-- PAGE EXCERPT --
○ ○ ○ ○

To draw Israelis toward a trap, Hamas members sometimes scattered a building with visible signs of their presence, such as a Hamas flag. At other times, two Israeli soldiers said, Israeli troops were lured inside by a piece of Israeli clothing or identification card, which hinted that hostages might be held inside.

One soldier said Hamas used chained dogs to entrap IDF soldiers in a rigged building, hoping that the soldiers would try to free the dogs.

Another soldier spotted a dead Hamas fighter inside an apartment block and made his way toward the body. As he came closer, he realized the corpse had been rigged with an explosive, he said. When his squad fired at the body, it blew up and set the building ablaze, he said.

Ambushing Israeli soldiers

When soldiers first invaded Gaza, they were not met with Hamas fighters at their bases or outposts. According to a Hamas fighter, this was because the Qassam Brigades’ strategy was to ambush Israeli soldiers once they had advanced deep into the territory. 

There are videos across social media that display Hamas fighters in civilian clothes emerging from tunnels to attack Israeli tanks, attaching mines near the turrets of the tanks, firing rocket-propelled grenades from residential buildings, and shooting at soldiers with sniper rifles.

○ ○ ○ ○

-- MATERIAL SUPPLIED --
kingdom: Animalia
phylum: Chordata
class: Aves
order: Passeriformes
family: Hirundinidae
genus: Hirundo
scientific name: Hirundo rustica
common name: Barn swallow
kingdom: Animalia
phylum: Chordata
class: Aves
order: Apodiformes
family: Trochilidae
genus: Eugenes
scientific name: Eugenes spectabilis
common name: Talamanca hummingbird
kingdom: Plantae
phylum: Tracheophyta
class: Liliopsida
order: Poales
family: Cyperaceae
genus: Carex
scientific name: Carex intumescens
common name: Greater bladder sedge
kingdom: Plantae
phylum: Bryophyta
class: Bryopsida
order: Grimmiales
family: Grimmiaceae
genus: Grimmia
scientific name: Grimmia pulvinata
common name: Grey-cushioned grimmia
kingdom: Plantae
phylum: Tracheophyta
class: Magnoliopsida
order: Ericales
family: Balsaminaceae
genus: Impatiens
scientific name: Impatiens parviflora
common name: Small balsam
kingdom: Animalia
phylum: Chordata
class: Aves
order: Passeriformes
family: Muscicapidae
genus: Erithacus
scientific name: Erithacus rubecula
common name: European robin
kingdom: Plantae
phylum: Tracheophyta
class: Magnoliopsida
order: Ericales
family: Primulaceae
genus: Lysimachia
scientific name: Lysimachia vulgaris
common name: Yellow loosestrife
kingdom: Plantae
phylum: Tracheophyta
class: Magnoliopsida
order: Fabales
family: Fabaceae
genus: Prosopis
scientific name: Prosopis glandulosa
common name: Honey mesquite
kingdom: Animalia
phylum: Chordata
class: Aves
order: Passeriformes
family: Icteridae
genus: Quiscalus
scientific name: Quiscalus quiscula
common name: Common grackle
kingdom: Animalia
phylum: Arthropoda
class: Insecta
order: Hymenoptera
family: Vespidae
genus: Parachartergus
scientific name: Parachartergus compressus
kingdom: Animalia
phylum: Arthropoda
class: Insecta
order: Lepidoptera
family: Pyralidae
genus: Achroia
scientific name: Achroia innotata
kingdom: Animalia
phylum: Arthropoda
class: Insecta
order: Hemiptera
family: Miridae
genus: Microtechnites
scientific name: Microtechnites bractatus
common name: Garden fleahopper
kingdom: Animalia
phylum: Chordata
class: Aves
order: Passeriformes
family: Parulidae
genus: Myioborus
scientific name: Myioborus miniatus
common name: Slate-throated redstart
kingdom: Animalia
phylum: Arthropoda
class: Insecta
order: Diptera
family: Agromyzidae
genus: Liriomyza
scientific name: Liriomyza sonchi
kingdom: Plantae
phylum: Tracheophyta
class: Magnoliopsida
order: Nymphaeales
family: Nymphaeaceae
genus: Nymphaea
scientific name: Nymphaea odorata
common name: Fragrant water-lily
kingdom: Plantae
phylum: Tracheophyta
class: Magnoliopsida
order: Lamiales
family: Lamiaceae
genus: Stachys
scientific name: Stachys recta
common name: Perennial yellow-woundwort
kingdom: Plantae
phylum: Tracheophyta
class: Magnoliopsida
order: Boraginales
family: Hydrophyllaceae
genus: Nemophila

○ ○ ○ ○

-- TASKS --
[1] Print the part of the excerpt on Hamas tactics in Gaza that opens with the words containing "To draw Israelis" and closes with "free the dogs.".
[2] From the excerpt on Hamas tactics in Gaza, list each action that the social media videos are described as showing Hamas fighters carrying out.

-- ANSWERS TO THE EXERCISES --
[1]
To draw Israelis toward a trap, Hamas members sometimes scattered a building with visible signs of their presence, such as a Hamas flag. At other times, two Israeli soldiers said, Israeli troops were lured inside by a piece of Israeli clothing or identification card, which hinted that hostages might be held inside.

One soldier said Hamas used chained dogs to entrap IDF soldiers in a rigged building, hoping that the soldiers would try to free the dogs.

[2]
- Emerging from tunnels to attack Israeli tanks
- Attaching mines near the turrets of the tanks
- Firing rocket-propelled grenades from residential buildings
- Shooting at soldiers with sniper rifles